Watching The White Lotus through this prism, we see its commentary on humankind’s most enduring and fatal flaw : we extrapolate that which we do not understand, lazily filling in the gaps with our ideologies, mythologies, learned stereotypes, and meme-logic. The human mind seeks to create order from chaos, protecting itself from the harsh complexities of life by simplifying it into allegory, soothing us through varying degrees of self-pity, delusion, and aggrandizement. We tell ourselves stories in order to live, yes, but more precisely, we tell ourselves stories in order to feel in control of our lives.
Just like Tonya, Albie, Harper, Ethan, and Valentina, we, too, are led astray by the deceptions and fraudulence of the human experience.

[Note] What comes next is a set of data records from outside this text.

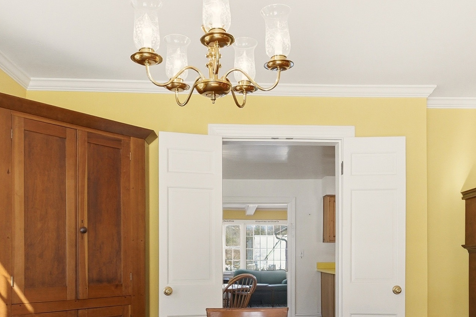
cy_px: 269
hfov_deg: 54.4
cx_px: 250
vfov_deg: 36.1
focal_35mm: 35
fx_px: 463
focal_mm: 10
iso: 800
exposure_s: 1/4000
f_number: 6.3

We want to believe in the unwavering strength of our intuition, but the fact remains we attributed more value to an interaction where there was none or dismissed someone only to discover their merit later. We are bamboozled by the proverbial “glances” in our daily lives, digital or real, whose ensuing narratives have contributed to the paranoia of the time, or at the very least, unto ourselves. So we turn, consciously or not, to stories like The White Lotus to help us better see ourselves.